People who are called (or who call actively) are completely overwhelmed with a barrage of threats and fears, mixed in with some techy-sounding lingo. They will also show the user some output in a command line window and claim that the output is a sign of "hackers". All a scammer needs to do is to disable rational thinking for long enough so the victim makes his / her payment. This tried and tested method is also used by ransomware. Since people try to avoid any negative events such as facing criminal charges, financial disaster or loss of important data, they tend to perform any action which they feel averts those events, even if this means giving up credit card details over the phone of on an obscure website. Speed is of the essence for any scammer - they do not want to give victims any time to think, which is why they can become very pushy. If the targeted individual has time to think, the game is usually up.
Cashing in on current events
If certain events have dominated the headlines for long enough, scammers might try to cash in on those. The recent ransomware coverage offers an ideal pretext for such scams. Many people have heard about "hackers" or this thing called "ransomware" by now and they usually know enough to know that it is a bad thing. This is a good foundation for a scam to work. All it takes now is to be convincing and pushy enough on the phone.
What can I do and how can I protect myself?
The steps you can take to avoid falling victim to a scam are quite simple. The crucial thing is to remember those when you are facing a scammer or suspect one.
- Fear and intimidation are the main tools of a scammer.
If the caller threatens negative consequences (legal, financial, technical or otherwise) if you refuse to make a payment or let them connect: hang up immediately.
Scammers usually only work in extremes: you can make the payment and all will be well or you refuse the payment, you go to jail or face a hefty fine.
They also claim that if you don't let the scammer "help" you, the supposed problems will not go away - even if you suggest to rebuild and reinstall the system. - Never, under any circumstances, hand over credit card details on the phone - especially when someone pushes you to do it. The same is true for entering payment data on a website that you are directed to by the scammer.

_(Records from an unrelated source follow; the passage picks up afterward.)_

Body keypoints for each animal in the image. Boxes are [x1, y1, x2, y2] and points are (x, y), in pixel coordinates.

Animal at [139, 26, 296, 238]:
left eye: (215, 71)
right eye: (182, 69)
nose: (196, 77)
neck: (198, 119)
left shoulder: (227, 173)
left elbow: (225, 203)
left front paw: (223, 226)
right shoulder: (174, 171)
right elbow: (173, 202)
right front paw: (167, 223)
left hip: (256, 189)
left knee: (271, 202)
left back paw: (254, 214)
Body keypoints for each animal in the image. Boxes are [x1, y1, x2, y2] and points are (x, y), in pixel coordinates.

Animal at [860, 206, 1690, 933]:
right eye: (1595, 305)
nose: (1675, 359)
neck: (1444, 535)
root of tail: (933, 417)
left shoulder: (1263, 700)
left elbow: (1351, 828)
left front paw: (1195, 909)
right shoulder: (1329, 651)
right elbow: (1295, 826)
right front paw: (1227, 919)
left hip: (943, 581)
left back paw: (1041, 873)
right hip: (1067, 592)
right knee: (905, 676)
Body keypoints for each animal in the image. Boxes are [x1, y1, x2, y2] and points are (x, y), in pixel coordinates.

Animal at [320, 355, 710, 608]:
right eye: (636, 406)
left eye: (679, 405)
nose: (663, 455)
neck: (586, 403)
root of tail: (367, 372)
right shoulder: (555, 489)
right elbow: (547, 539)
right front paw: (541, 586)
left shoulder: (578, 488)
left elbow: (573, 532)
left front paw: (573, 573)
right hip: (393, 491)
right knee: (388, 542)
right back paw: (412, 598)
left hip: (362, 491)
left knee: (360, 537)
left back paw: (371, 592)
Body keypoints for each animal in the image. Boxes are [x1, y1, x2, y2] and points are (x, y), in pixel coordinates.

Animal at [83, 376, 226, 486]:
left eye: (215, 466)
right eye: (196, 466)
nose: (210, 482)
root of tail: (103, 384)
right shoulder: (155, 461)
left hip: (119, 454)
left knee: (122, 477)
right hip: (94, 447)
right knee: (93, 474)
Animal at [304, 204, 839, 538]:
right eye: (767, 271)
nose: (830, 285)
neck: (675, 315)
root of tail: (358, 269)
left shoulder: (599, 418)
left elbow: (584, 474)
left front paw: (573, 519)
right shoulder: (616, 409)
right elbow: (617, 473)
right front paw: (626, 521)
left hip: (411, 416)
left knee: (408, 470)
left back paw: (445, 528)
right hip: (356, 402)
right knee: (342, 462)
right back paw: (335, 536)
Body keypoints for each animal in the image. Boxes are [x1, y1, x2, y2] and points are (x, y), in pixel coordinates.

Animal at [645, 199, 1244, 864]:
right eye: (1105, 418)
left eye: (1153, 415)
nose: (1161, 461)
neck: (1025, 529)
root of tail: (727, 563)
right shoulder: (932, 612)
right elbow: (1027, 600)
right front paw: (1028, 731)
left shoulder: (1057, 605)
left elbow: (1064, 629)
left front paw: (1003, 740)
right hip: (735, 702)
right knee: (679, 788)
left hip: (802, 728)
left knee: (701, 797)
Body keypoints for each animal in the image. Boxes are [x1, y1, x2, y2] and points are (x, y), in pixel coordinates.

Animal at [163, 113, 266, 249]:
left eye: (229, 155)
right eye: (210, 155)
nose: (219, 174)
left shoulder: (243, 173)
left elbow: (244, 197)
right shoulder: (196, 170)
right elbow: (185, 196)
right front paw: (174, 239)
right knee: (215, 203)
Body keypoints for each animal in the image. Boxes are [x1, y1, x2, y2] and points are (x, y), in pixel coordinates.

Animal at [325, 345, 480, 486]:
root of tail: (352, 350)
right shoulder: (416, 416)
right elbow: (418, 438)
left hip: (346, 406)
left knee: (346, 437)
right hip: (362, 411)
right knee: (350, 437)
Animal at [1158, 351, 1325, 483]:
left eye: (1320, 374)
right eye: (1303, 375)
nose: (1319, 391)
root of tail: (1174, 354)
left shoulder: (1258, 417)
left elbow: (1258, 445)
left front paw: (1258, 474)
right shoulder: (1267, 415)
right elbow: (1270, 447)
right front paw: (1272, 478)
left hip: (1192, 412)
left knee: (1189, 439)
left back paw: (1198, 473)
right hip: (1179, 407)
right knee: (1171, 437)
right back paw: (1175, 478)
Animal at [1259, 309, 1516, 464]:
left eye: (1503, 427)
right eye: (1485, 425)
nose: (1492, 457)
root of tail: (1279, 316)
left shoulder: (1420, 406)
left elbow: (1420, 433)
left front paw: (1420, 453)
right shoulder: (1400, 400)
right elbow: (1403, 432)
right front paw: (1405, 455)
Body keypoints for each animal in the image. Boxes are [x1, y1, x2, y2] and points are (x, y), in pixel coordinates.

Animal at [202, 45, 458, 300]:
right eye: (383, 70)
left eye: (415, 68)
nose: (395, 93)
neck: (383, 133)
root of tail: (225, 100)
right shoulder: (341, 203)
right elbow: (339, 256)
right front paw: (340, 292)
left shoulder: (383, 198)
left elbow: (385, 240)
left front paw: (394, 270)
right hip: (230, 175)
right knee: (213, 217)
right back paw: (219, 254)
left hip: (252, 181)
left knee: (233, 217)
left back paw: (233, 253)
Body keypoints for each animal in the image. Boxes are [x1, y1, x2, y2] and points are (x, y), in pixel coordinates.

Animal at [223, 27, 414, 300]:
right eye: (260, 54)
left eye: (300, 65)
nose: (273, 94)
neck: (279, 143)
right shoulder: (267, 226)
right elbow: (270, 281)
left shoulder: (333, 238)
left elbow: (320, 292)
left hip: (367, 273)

Do not grant anyone remote access to anyone unless you know them personally and/or completely trust them:
The first thing that scammers often do as soon as they are logged in is to tamper with the operating system in a way that makes it unbootable, if you either refuse payment or cancel the call. - The good news is that the Syskey tool which was used by the scammers in my case will not be supported by Windows anymore after the Creators Update of Windows 10 which will come out later in the year.
- Should the scammer already be logged on: disconnect the network cable immediately.
Do NOT reboot the machine. There is a fair chance that the system will not boot anymore without entering a password which was set by the scammer. Instead, copy and secure all your data to an external storage medium and reinstall the entire operating system. - If you have handed over your credit card details and made a payment, do not waste any time and contact your bank immediately. Have your credit card blocked and the transaction revoked and marked as fraudulent (getting your money back might not always be possible as the transaction has been authorized by you - therefore, the bank assumes that everything is in order).
It is important to note that none of the steps taken by the scammers involve malicious software, at least initially. The remote maintenance tools are perfectly legitimate and widely used and the commands that are entered are part of the operating system and as such, they are also legitimate. For this reason, not even a security suite like the ones from G DATA can protect against this type of attack. After all, scammers are very capable social engineers and try to make people do things on their own (perceived) volition.